And while we are on food, do we ever think about how the concentration occurring within the food crop seed industry (see monopoly article above), might affect farmers, farm families, and food production—not just in the US but around the world. Some of these firms have research facilities in my home town and they are great people. But where does this all end? In particular, what does it do to the need to innovate?

 

Inequality

I have seen the good and the bad of elites trying to bring about social change. When they work with already existing entities with deep understanding of the problems, it can be positive. If they are willing to look at structural injustice and attack it, all good. If not… Well here is the critique:

(E)lites start initiatives of their own, taking on social change as though it were just another stock in their portfolio or corporation to restructure. Because they are in charge of these attempts at social change, the attempts naturally reflect their biases.

For the most part, these initiatives are not democratic, nor do they reflect collective problem-solving or universal solutions. Rather, they favour the use of the private sector and its charitable spoils, the market way of looking at things, and the bypassing of government. They reflect a highly influential view that the winners of an unjust status quo – and the tools and mentalities and values that helped them win – are the secret to redressing the injustices…

By refusing to risk its way of life, by rejecting the idea that the powerful might have to sacrifice for the common good, it clings to a set of social arrangements that allow it to monopolise progress and then give symbolic scraps to the forsaken – many of whom wouldn’t need the scraps if society were working right.
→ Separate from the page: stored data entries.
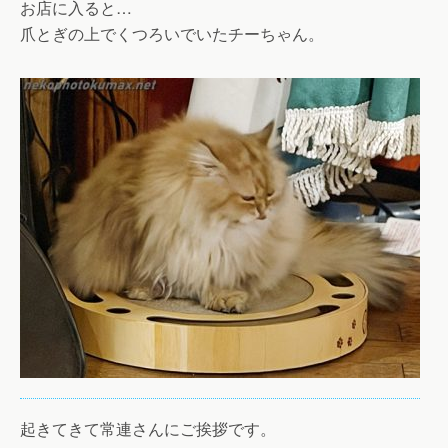
お店に入ると…
爪とぎの上でくつろいでいたチーちゃん。
起きてきて常連さんにご挨拶です。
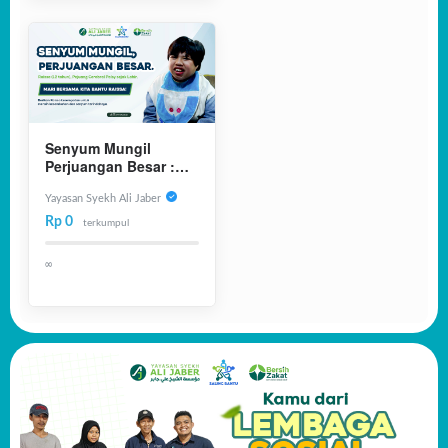
Senyum Mungil
Perjuangan Besar :
Raisa Pejuang
Cerebral Palsy Sejak
Yayasan Syekh Ali Jaber
Lahir
Rp 0
terkumpul
∞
This one caught me a bit by surprise but is an important read about how we think about poverty and what it means to live on “a dollar a day.” Has poverty declined in our world? If so, by how much? And what does that mean?

One lesson: if you take out China, the rest of the economically poor places around the world are not doing that well…

 

Immigration Arcania

If you don’t work with immigration issues every day (like I do), the sheer complexity of the whole system is largely hidden. If you are an American returning from abroad your trip through customs and border protection is usually fast and painless (unless you forgot and brought fresh produce in your luggage—NEVER do that).

If you are anyone else entering our nation and seeking the legal benefits of your “status” then things are not so easy—not so easy when you come, not so easy to stay, not so easy to make sure you follow all the rules. And your waits for benefits you have applied for (usually work-related) are getting longer.

 

Science Fiction (or not)

This does remind me of some science fiction I have read or watched. How the poor sell themselves and how their governments help, just so they can survive.

I had never heard of “ethics dumping” but it is a thing and if we allow it the path to using the poor as “petri dishes” for our organs and cures does not see too far away…

 

And a quote from Sarah Smarsh writing Heartland: A Memoir of Working Hard and Being Broke in the Richest Country on Earth.  Speaking of the body, and labor, and how it is valued…

The person who drives a garbage truck may himself be viewed as trash.  The worse danger is not the job itself but the devaluing of those who do it.  A society that considers your body dispensable will inflict violence upon you.  Working in a field is one thing; being misled by a corporation about the safety of a carcinogenic pesticide is another.  Hammering on a roof is one thing; not being able to afford a doctor when you fall is another.  Waiting tables is one thing; working for an employer whose sexual harassment you can’t afford to fight and risk a night’s worth of tips is another.